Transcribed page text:
>>

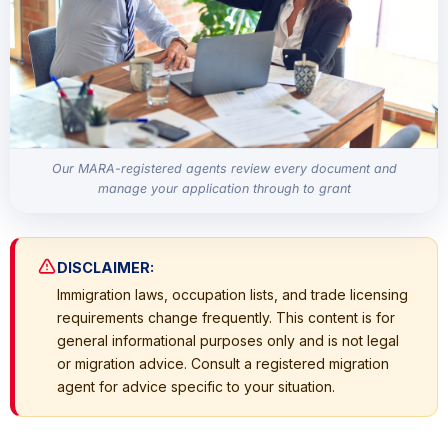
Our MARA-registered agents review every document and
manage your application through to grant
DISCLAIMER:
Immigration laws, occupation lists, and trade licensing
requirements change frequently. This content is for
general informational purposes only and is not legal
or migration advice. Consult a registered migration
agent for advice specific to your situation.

<<
>>

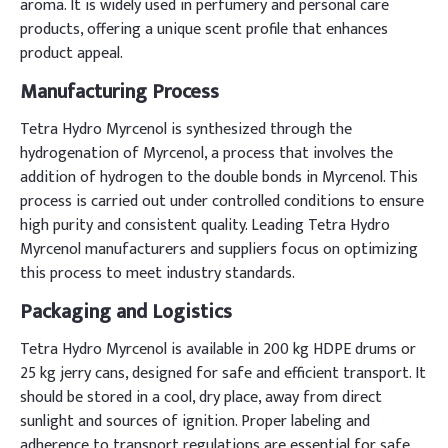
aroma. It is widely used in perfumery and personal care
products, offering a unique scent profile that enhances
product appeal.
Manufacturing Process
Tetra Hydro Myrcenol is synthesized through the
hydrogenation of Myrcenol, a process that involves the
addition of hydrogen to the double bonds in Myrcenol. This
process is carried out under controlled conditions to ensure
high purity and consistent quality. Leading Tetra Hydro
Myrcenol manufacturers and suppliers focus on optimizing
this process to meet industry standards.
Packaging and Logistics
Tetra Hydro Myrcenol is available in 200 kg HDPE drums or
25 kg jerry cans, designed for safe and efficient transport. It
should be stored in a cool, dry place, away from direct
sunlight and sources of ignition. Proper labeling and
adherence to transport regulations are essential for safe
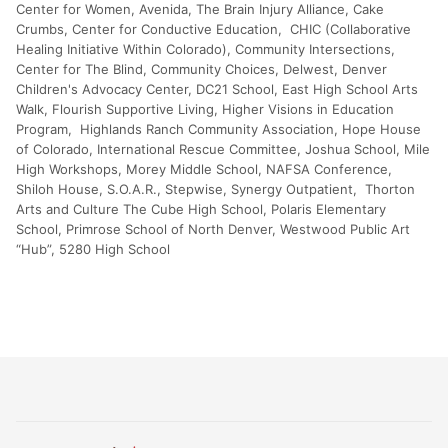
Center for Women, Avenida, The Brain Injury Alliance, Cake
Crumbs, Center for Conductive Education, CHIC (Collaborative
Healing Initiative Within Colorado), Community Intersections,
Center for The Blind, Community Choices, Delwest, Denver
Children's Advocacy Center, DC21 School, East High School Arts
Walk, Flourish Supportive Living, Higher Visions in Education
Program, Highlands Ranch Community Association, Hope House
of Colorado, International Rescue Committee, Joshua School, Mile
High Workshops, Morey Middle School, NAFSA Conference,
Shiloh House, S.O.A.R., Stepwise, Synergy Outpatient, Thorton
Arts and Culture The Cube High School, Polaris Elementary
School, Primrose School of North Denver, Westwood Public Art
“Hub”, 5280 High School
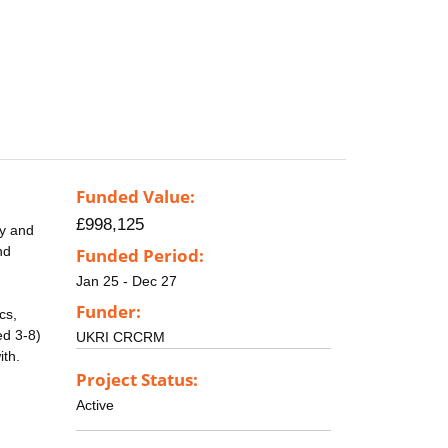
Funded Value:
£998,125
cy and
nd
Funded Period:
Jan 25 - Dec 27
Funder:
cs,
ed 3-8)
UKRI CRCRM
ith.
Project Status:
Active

<<

WORK REQUEST
From the listing, reproduce verbatim the lines running from the line with "Our MARA-registered agents" up to and including the line with "agent for advice specific to your situation.".

WRITTEN SOLUTION
Our MARA-registered agents review every document and
manage your application through to grant
DISCLAIMER:
Immigration laws, occupation lists, and trade licensing
requirements change frequently. This content is for
general informational purposes only and is not legal
or migration advice. Consult a registered migration
agent for advice specific to your situation.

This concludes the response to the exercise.